Séance inaugurale sur les problématiques de la globalisation et de la fragmentation

Jeudi 5 novembre 2009  17h -19 h

Laurence Dubin Professeur de droit public à l’Université de Paris 8 Saint Denis

La mondialisation, phénomène essentiellement économique, affecte également le phénomène juridique en reconfigurant les systèmes juridiques nationaux. L’étude des répercussions juridiques de la mondialisation, au cœur des axes de recherches du laboratoire, conduit à repérer un fracture entre la mondialisation des règles économiques et commerciales et « l’inorganisation territorialisée » des règles relatives à l’être humain. Illustrations majeure de la dissociation entre les dimensions économique et sociale de la mondialisation, les politiques publiques migratoires constitueront un terrain d’analyse interdisciplinaire privilégié pour l’année 2009-2010 avec l’organisation d’une série de séminaires et d’un colloque en novembre 2010.
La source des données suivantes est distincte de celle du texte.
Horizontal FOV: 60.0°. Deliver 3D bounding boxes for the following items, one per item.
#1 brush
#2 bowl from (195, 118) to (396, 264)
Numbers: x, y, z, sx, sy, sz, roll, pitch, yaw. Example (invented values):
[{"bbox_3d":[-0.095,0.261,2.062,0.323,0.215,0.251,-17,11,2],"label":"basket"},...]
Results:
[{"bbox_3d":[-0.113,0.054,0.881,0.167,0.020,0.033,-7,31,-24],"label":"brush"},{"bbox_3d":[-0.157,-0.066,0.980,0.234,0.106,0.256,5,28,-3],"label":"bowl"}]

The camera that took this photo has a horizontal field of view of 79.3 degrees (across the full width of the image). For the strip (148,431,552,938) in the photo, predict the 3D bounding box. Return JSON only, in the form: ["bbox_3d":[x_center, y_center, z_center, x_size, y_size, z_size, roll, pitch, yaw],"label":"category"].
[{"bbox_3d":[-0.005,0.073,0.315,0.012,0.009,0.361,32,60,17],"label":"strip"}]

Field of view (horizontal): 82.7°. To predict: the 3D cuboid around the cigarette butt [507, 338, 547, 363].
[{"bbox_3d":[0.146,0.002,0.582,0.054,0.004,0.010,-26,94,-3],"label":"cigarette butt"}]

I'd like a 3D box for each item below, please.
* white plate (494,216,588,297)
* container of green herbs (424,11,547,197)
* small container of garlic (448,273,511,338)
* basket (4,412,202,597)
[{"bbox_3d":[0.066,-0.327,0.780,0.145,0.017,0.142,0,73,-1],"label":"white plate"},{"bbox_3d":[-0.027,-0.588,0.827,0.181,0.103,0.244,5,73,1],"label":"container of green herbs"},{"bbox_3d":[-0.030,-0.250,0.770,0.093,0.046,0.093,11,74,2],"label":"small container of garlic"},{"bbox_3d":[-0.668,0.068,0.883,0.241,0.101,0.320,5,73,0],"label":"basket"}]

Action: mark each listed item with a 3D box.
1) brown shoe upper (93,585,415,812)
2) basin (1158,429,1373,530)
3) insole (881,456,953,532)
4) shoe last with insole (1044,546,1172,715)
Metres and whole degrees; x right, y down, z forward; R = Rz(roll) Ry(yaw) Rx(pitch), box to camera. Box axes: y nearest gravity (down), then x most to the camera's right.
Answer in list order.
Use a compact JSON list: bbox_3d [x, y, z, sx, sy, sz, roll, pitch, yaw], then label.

La libéralisation des échanges de marchandises, de services et de capitaux, organisée par le droit mondial (droit international, droit régional) s’accompagne de migrations d’une foule grandissante de personnes qui ne trouvent plus dans leur pays les moyens de vivre décemment de leur travail. Ces migrations échappent à toute régulation juridique d’origine internationale puisque l’ordre juridique international contemporain continue de reposer sur une conception dogmatique de la souveraineté de l’Etat selon laquelle il reste le seul compétent à décider du franchissement humain de ses frontières. Si le droit communautaire fait figure d’exception puisqu’à l’intérieur de l’espace communautaire les hommes et les choses bénéficient tout autant des libertés de circulation, il ne se départit pas, vis-à-vis de l’extérieur, du hiatus entre la dimension économique de la mondialisation et ses répercussions sociales. La fermeture des frontières extérieures de l’Union européenne et la communautarisation des politiques migratoires semblent aller dans le sens d’un maintien  ferme du droit étatique souverain à tout au moins contrôler, sinon empêcher, le franchissement des frontières par les hommes.
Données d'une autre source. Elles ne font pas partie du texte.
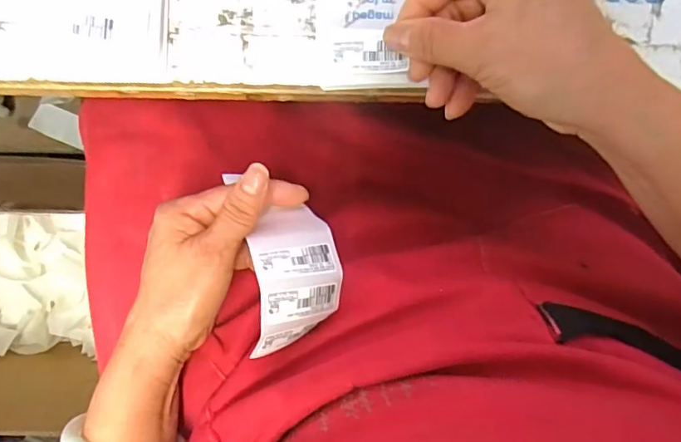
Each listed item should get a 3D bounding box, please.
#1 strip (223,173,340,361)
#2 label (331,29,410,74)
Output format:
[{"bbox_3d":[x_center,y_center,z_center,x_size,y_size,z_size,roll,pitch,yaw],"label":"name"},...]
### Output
[{"bbox_3d":[-0.031,0.021,0.304,0.057,0.054,0.103,-8,92,-4],"label":"strip"},{"bbox_3d":[0.015,-0.098,0.289,0.042,0.004,0.025,1,90,5],"label":"label"}]

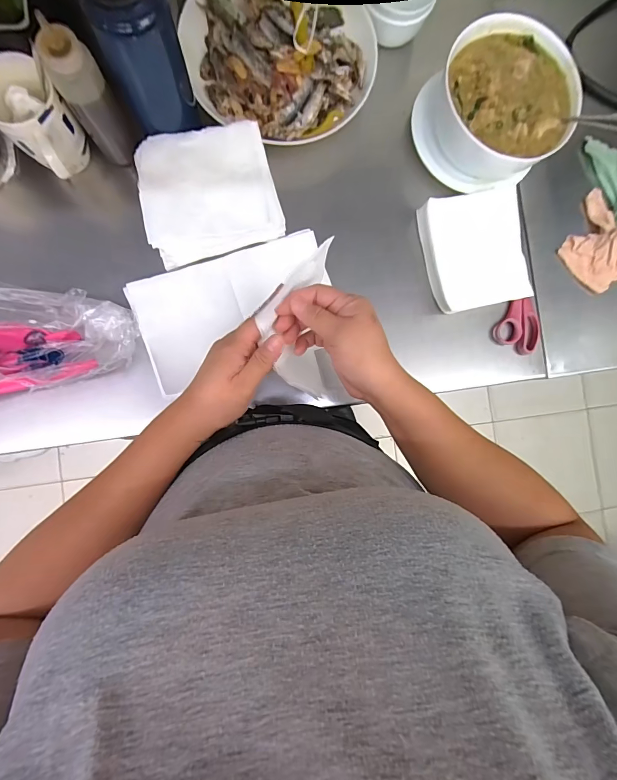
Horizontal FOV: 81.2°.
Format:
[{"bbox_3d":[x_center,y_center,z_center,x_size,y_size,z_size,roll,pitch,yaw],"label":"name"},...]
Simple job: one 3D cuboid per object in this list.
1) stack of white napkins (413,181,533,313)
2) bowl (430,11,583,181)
[{"bbox_3d":[0.231,-0.193,0.503,0.124,0.047,0.154,-13,88,-5],"label":"stack of white napkins"},{"bbox_3d":[0.258,-0.387,0.494,0.173,0.080,0.175,0,87,-5],"label":"bowl"}]

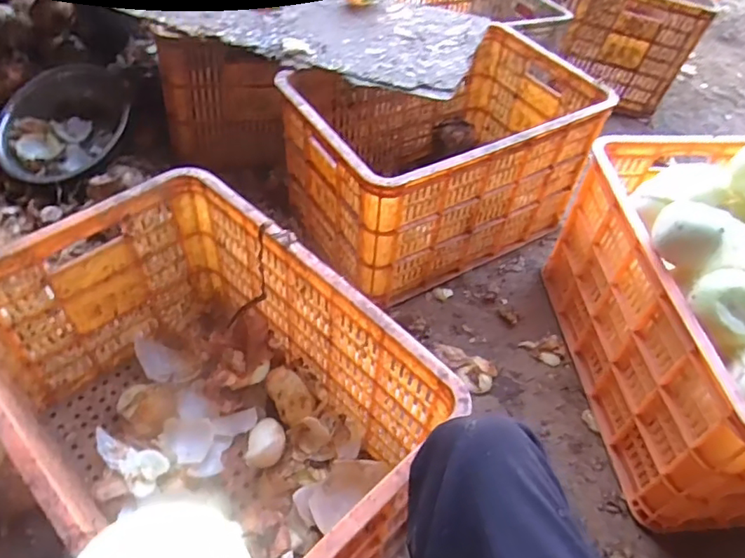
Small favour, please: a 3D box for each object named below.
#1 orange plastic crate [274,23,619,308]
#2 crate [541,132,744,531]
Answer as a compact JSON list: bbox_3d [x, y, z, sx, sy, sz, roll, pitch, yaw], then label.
[{"bbox_3d":[0.119,-0.237,1.079,0.506,0.306,0.353,-24,56,-22],"label":"orange plastic crate"},{"bbox_3d":[0.533,0.051,0.842,0.353,0.368,0.518,-1,50,-5],"label":"crate"}]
Cette schizophrénie de l’Etat le conduisant à dissocier les dimensions économiques et sociales de la mondialisation peut parfois le conduire à se défausser au profit d’acteurs non étatiques, infra étatiques ou supra étatiques.

Concernant les relations entre l’Etat et les acteurs non étatiques, le phénomène de la responsabilité sociale des entreprises doit être analysé. Les entreprises transnationales se voient accorder par l’Etat toute latitude pour produire du lien entre les dimensions économique et sociale de la mondialisation. Dans la perspective d’augmenter leurs ventes et rassurer leur actionnariat, on les voit ainsi produire leurs propres politiques sociales, garantissant dans des codes de conduite leurs bonnes pratiques sociales. L’Etat peut encore se défausser et transférer aux collectivités territoriales des responsabilités sociales dont il ne souhaite plus s’acquitter, faute de moyens suffisants (actualité de la décentralisation).

En définitive, si l’on sait que la mondialisation affecte la régulation juridique étatique au service de la libéralisation mondiale d’objets économiques et commerciaux, la mondialisation peut également produire une fragmentation de la régulation juridique lorsque sont en cause des sujets sociaux et humains largement tributaires du territoire étatique.